*** Opening of Input data ***
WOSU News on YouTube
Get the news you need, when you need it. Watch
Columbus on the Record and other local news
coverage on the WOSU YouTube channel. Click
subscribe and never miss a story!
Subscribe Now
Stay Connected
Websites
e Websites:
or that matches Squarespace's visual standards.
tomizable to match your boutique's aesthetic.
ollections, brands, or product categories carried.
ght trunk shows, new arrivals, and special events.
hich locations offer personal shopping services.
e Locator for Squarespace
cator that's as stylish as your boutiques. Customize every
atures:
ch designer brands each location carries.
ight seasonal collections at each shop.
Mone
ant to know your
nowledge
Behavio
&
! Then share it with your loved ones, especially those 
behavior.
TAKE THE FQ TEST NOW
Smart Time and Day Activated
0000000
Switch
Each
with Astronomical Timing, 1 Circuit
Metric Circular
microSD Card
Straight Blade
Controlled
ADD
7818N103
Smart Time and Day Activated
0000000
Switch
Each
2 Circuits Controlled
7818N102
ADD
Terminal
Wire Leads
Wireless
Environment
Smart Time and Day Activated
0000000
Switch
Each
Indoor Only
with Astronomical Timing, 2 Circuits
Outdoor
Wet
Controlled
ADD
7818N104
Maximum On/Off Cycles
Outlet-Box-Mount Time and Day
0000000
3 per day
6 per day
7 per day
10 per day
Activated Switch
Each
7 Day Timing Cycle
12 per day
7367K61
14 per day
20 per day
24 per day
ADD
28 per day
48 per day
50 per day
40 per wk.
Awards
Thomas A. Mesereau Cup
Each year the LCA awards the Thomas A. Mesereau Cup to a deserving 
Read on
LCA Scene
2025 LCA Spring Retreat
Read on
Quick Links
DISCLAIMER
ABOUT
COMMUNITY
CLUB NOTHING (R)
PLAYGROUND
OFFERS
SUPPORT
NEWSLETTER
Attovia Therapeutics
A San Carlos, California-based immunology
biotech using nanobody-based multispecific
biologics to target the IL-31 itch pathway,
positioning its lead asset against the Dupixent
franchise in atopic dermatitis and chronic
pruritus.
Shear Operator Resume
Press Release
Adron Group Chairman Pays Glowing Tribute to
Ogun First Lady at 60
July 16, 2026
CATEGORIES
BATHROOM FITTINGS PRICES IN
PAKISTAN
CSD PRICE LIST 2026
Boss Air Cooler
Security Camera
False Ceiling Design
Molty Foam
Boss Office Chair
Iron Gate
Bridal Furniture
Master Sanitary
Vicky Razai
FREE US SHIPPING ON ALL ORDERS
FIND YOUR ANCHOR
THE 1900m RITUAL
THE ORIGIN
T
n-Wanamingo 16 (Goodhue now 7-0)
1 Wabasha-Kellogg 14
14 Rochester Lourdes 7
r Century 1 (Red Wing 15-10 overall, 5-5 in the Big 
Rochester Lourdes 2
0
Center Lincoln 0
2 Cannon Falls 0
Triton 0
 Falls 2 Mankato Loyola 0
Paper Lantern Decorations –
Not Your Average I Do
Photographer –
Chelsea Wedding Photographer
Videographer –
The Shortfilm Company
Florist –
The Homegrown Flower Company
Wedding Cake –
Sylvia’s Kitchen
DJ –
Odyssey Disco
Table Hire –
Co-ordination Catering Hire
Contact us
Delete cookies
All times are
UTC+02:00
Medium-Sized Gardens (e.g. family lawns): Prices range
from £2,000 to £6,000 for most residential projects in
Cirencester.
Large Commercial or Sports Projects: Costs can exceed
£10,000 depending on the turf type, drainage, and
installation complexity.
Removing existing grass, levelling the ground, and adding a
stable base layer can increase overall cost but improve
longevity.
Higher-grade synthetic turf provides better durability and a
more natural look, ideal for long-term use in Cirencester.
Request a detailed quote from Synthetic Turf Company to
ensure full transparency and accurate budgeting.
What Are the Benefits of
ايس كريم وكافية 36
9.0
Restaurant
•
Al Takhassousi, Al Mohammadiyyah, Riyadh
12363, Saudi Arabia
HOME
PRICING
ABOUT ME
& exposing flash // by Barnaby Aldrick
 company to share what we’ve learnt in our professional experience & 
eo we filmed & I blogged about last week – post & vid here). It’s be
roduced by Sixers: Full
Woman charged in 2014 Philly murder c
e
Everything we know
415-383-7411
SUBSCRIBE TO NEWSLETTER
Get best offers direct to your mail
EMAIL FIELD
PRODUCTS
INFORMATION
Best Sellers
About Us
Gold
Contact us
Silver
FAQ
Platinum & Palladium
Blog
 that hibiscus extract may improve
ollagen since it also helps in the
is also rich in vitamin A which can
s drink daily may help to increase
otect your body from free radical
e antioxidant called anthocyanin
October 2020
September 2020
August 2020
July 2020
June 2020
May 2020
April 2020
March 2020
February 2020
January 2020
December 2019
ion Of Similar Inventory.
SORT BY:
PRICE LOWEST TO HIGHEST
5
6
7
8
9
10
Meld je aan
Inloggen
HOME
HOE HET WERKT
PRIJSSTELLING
*** Close of Input data ***
▸ **Exercise objective**: Count the lines in the items above that contain the string "Wedding". Give only the number.

▸ **Your response**: 2